Asked about the reaction of markets on Tuesday, Papaconstantinou said the markets were “watching us with close attention, waiting to see that the announcements get translated into action and it is evident that it is quite difficult to be convincing before that happens.” Turning to the prospect that ratings agencies other than Fitch Ratings downgrade the nation’s sovereign rating, Papaconstantinou said he hoped this would not happen.
Greece plunged into crisis last week when Fitch Ratings cut the country’s sovereign credit rating to below A grade, the lowest in the euro zone, for the first time in a decade. A team from Moody’s, which has Greece’s outlook on negative watch, was in Athens on Tuesday to meet government officials.
Euro zone leaders and most bank analysts say there is no prospect of Greece defaulting on its debt. However, the cost of insuring Greek government debt against default rose on Tuesday. European Central Bank governing council member Nout Wellink said the markets would force Greece and other problem countries such as Spain and Portugal to clean up their public finances.

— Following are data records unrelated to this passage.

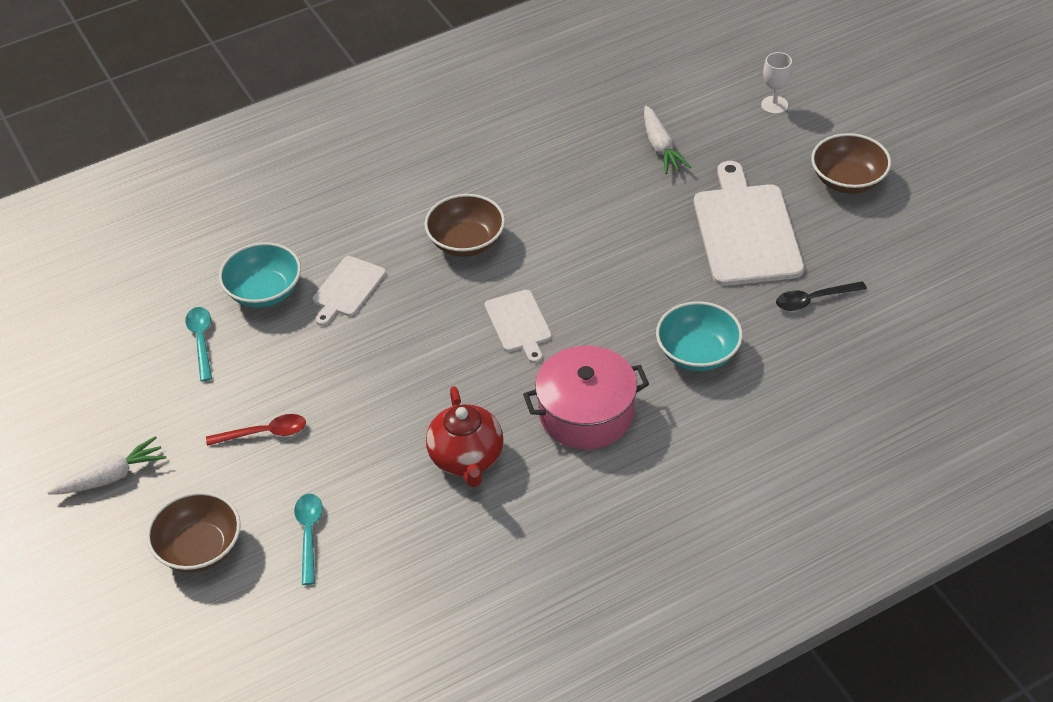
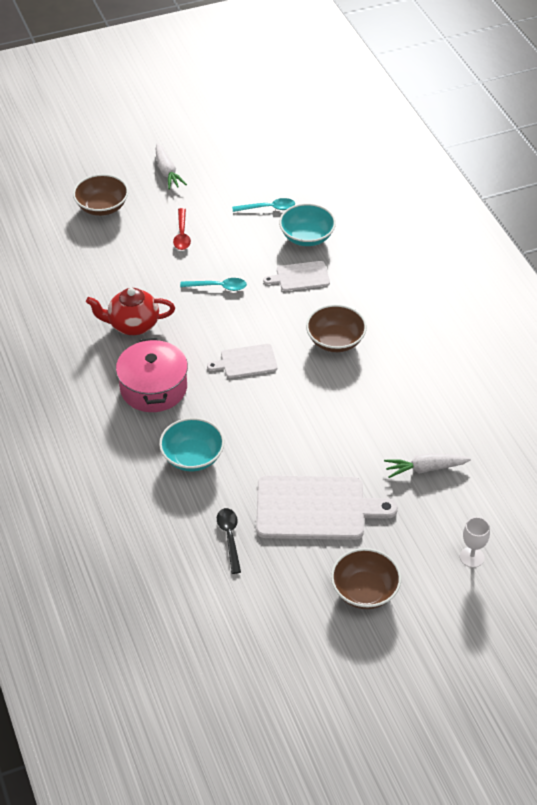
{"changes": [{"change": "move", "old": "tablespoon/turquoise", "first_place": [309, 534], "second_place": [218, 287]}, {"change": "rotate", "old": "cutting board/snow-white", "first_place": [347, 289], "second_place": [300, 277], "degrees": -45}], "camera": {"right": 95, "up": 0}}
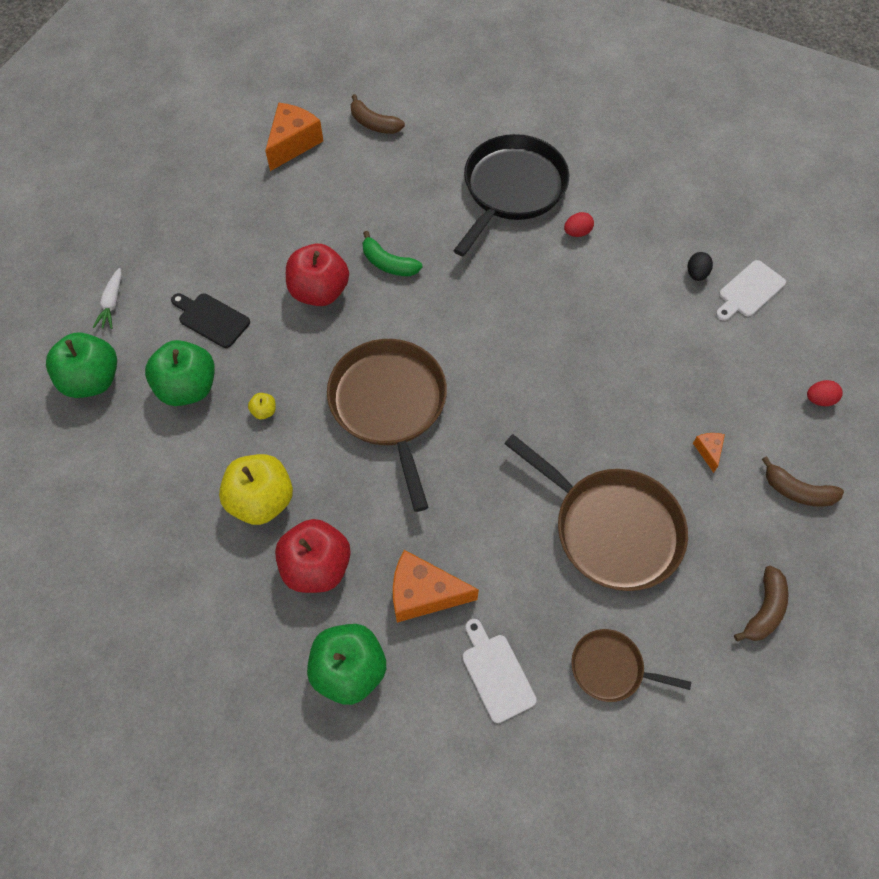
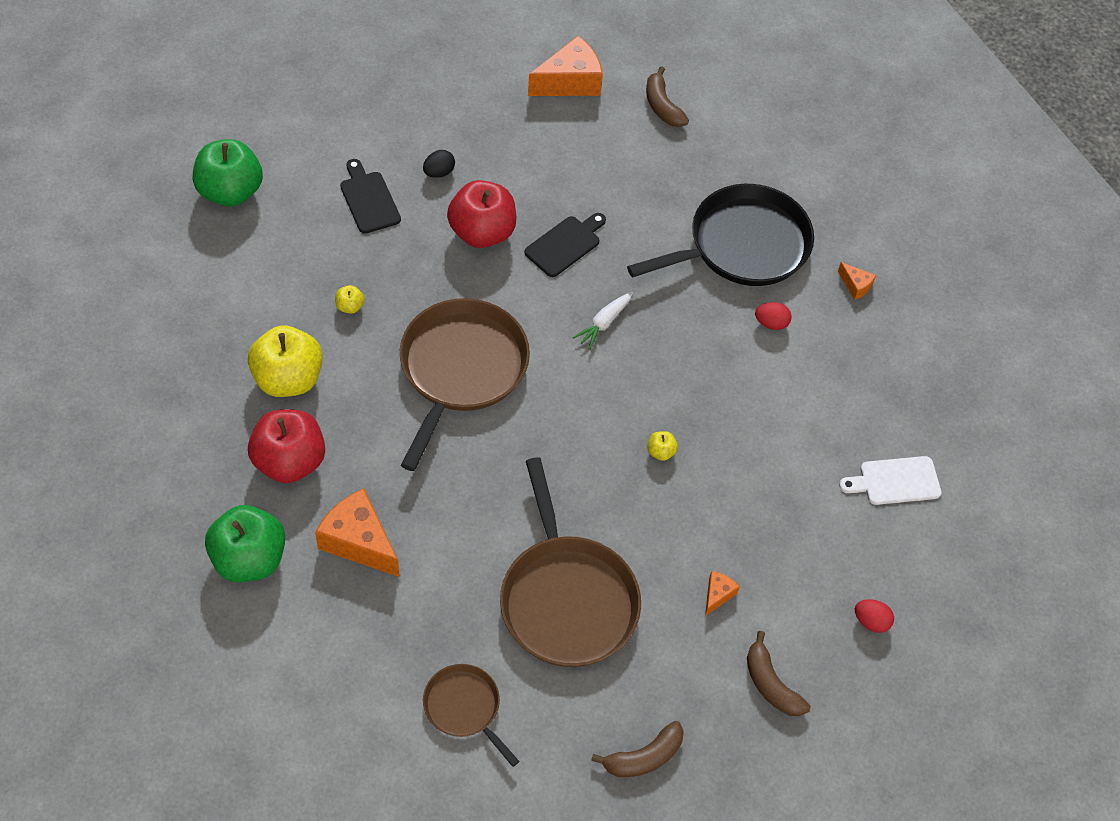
{"changes": [{"change": "move", "old": "carrot/snow-white", "first_place": [112, 303], "second_place": [604, 323]}, {"change": "delete", "old": "apple/leaf-green", "first_place": [188, 388]}, {"change": "replace", "old": "banana/leaf-green", "new": "cutting board/jet-black", "first_place": [388, 263], "second_place": [565, 244]}, {"change": "delete", "old": "cutting board/snow-white", "first_place": [496, 673]}, {"change": "move", "old": "egg shape/jet-black", "first_place": [696, 274], "second_place": [439, 172]}, {"change": "insert", "new": "apple/yellow", "second_place": [661, 452]}, {"change": "insert", "new": "cheese/orange", "second_place": [855, 286]}], "camera": {"right": 30, "up": -5}}
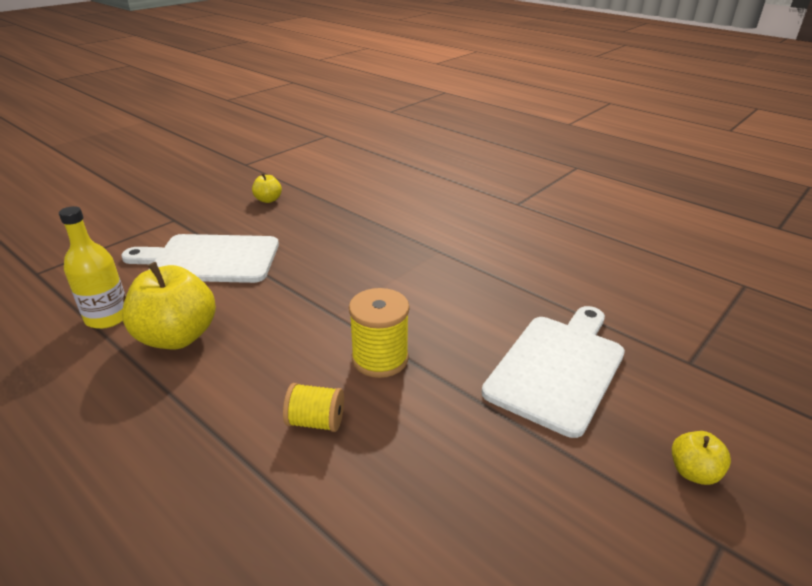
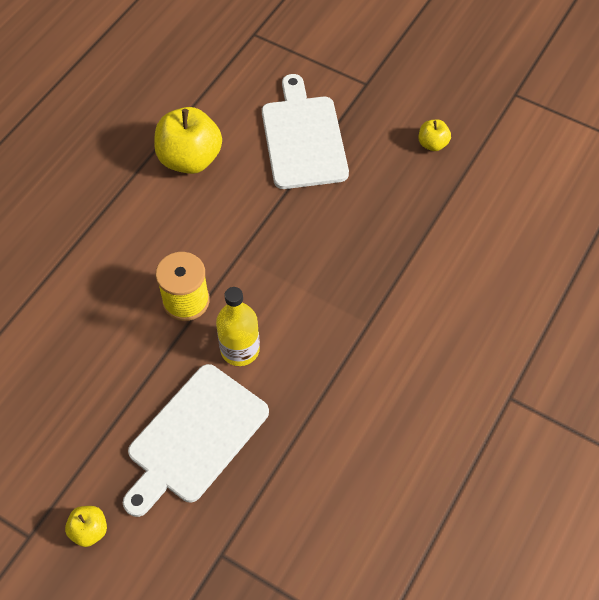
{"changes": [{"change": "move", "old": "bottle/yellow", "first_place": [107, 317], "second_place": [240, 349]}, {"change": "delete", "old": "bobbin/yellow", "first_place": [315, 421]}, {"change": "rotate", "old": "cutting board/snow-white", "first_place": [557, 368], "second_place": [195, 437], "degrees": 105}], "camera": {"right": 80, "up": 25}}
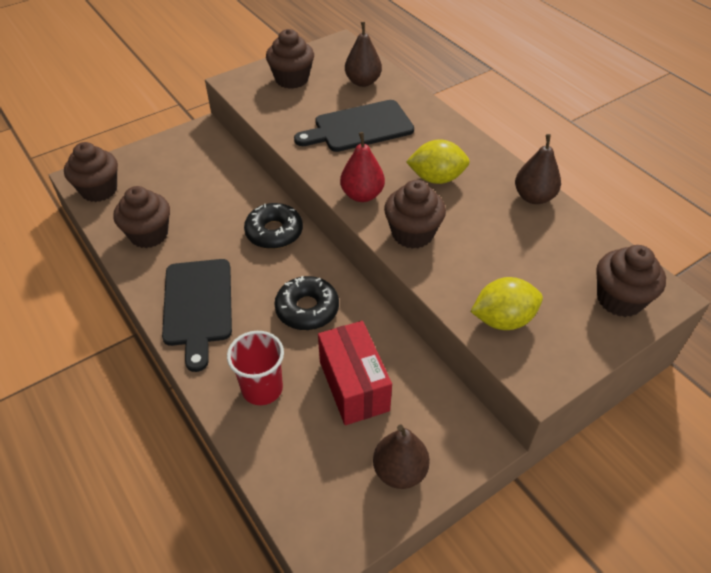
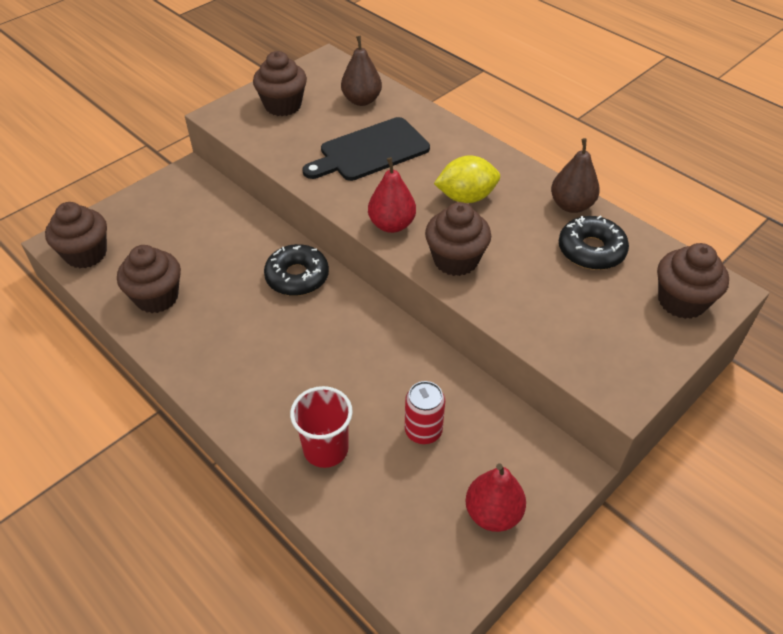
{"changes": [{"change": "delete", "old": "cutting board/jet-black", "first_place": [198, 306]}, {"change": "move", "old": "glazed donut/jet-black", "first_place": [307, 309], "second_place": [591, 250]}, {"change": "replace", "old": "box/red", "new": "tin/red", "first_place": [353, 385], "second_place": [423, 431]}, {"change": "recolor", "old": "pear fruit/dark brown", "new": "pear fruit/red", "first_place": [399, 471], "second_place": [493, 513]}, {"change": "delete", "old": "citrus fruit/yellow", "first_place": [503, 319]}], "camera": {"right": -10, "up": 0}}
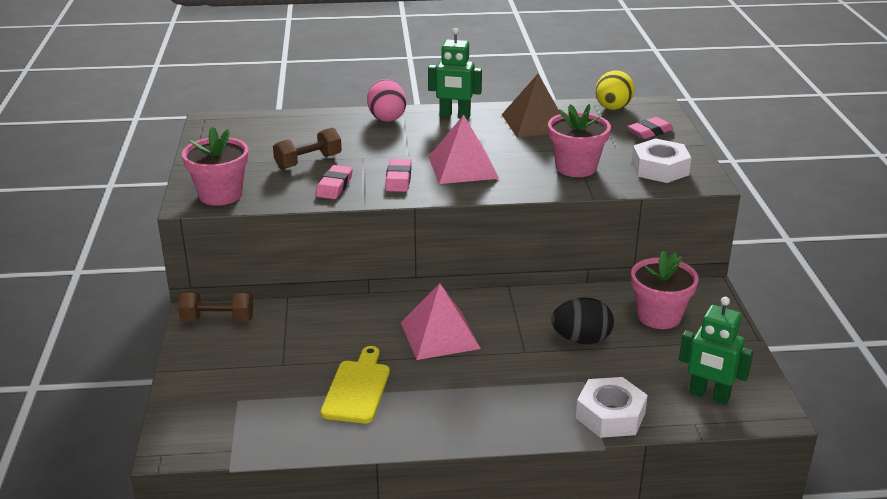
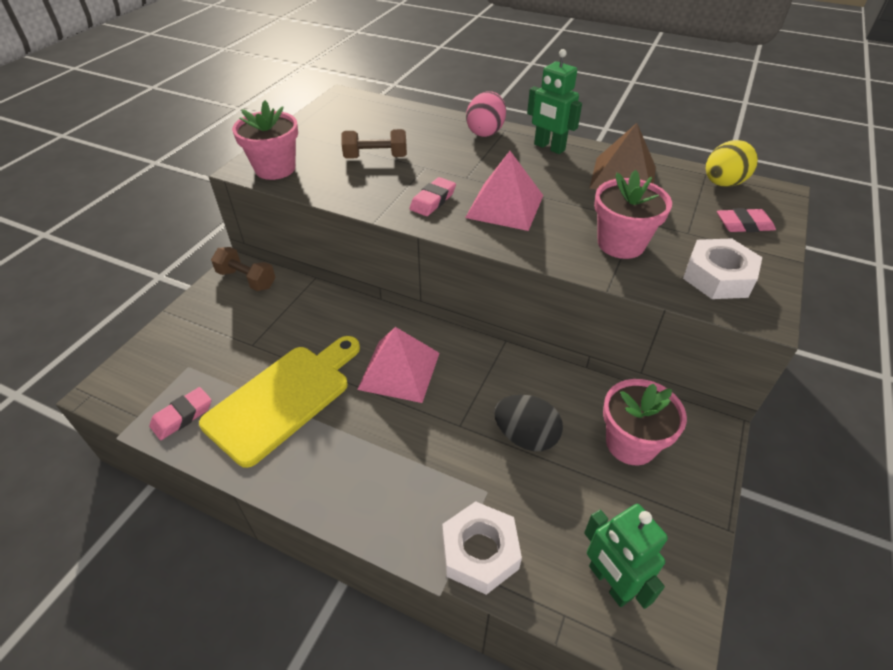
{"changes": [{"change": "move", "old": "gum eraser/rose-pink", "first_place": [334, 186], "second_place": [182, 416]}, {"change": "resize", "old": "cutting board/yellow", "first_place": [357, 389], "second_place": [283, 398], "factor": 1.54}], "camera": {"right": 30, "up": 15}}
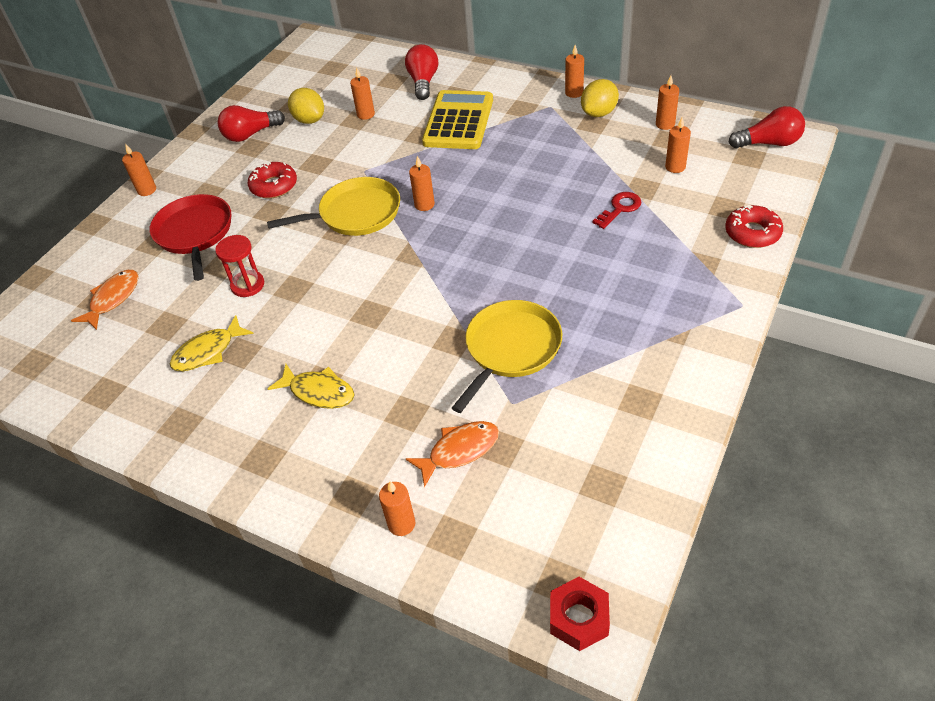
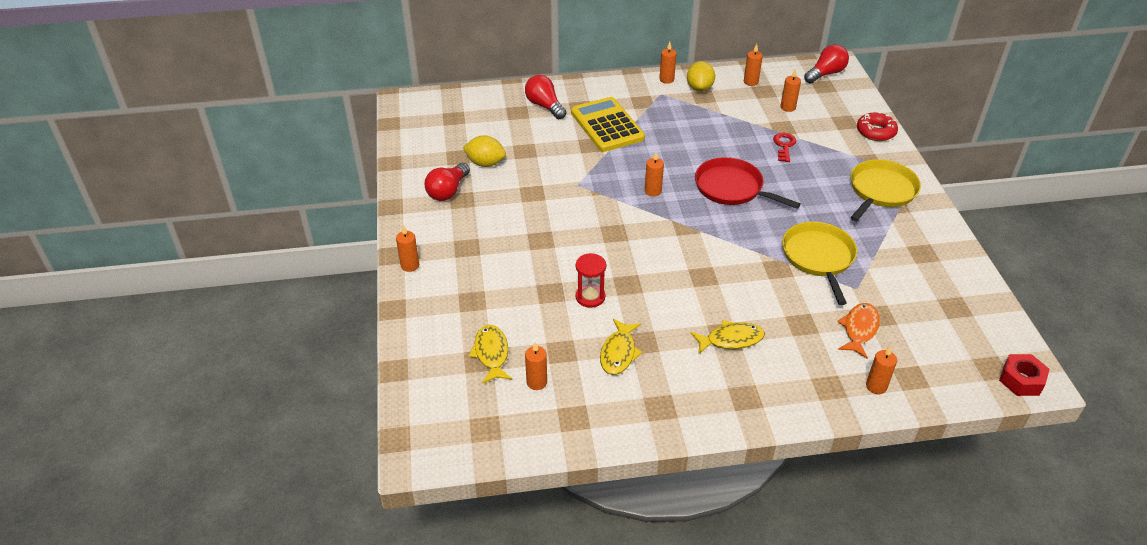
{"changes": [{"change": "recolor", "old": "fish/orange", "new": "fish/yellow", "first_place": [113, 299], "second_place": [491, 354]}, {"change": "move", "old": "frying pan/red", "first_place": [195, 233], "second_place": [732, 188]}, {"change": "delete", "old": "glazed donut/red", "first_place": [274, 186]}, {"change": "move", "old": "frying pan/yellow", "first_place": [355, 214], "second_place": [881, 191]}, {"change": "move", "old": "candle/orange", "first_place": [366, 114], "second_place": [536, 382]}], "camera": {"right": -40, "up": -5}}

The president of Germany’s Ifo institute said Greece could become “the next Lehman Brothers,” the US investment bank whose bankruptcy in Sept. 2008 triggered global financial turmoil. But Hans-Werner Sinn said the euro zone would not break up due to Greece’s debt, forecast to hit 135 percent of GDP in 2011 barring policy changes. Economists forecast more turbulence for Greek markets and questioned whether some of the proposed savings would help cut the deficit to the EU limit of 3 percent of GDP in 2013.